• _What you have to do_
Could you give the tour journal entry again from "And here I am" to "anything else. Ha!", changing "last show" to "final show"?

• _Text provided_
--- START ---

London.You cant take with you what you dont trust.
-Letter to Jacobi.
Suckin’ on my jaw
Pullin’ on decay
It didnt work last night
and its not gonna work today.
-New song on next album.
My last attempt at this was pathetic.Usually its that I write here and neglect my journal or visa versa. I just havent been writing at all outside a few well constructed emails.
And here I am on the road,in a band and even if I told you what I had been up to its not all that different from anything you got from me the last time.
We play our last show tonight and go back to Germany.I dont mind all the crap that comes with this job its just not playing that kills me.I get foggy on why the hell I am here.Playing in a band finds me doing what I want to do [ie;sing] less than anything else. Ha!
God hates me.
We ended up sitting around waiting to play. thats about it.
Me and Ross went to dinner with the owner of our record company.Thomas Jenson.It was really cool. Ah me! My life! One second I am in a marble clad silk swathed bar,complete with tinkly piano music .. drinking virgin bloody marys and seeing myself flash up on a lap top screen in Rose tattoos new filmclip and the next back in a squat in the same outfit I have lived in for the last 4 months being a Myspace whore and trying to push the band out there.

--- END ---

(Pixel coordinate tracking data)
--- START ---

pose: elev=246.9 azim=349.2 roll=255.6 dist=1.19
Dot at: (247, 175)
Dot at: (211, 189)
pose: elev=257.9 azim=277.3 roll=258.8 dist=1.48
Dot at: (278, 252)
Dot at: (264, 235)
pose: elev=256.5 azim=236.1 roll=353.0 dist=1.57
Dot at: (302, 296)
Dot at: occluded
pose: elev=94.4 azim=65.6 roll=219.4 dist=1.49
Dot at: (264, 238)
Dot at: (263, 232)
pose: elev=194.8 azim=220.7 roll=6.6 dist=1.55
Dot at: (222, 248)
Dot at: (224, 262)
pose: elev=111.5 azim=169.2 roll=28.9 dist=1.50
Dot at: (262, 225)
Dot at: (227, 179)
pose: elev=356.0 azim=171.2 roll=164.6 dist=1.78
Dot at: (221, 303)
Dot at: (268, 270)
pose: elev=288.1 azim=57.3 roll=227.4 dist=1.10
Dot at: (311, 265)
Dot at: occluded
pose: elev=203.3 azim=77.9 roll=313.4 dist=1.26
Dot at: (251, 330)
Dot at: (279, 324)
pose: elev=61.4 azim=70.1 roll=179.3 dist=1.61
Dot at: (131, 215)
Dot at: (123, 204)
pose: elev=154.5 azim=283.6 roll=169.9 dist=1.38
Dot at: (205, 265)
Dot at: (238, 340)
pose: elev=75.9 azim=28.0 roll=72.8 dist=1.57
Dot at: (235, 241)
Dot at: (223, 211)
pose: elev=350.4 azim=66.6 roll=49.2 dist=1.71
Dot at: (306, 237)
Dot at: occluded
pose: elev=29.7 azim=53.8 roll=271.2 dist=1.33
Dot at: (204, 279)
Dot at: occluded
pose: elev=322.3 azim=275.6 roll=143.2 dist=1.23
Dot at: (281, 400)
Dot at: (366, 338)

--- END ---

• _Completed exercise_
And here I am on the road,in a band and even if I told you what I had been up to its not all that different from anything you got from me the last time.
We play our final show tonight and go back to Germany.I dont mind all the crap that comes with this job its just not playing that kills me.I get foggy on why the hell I am here.Playing in a band finds me doing what I want to do [ie;sing] less than anything else. Ha!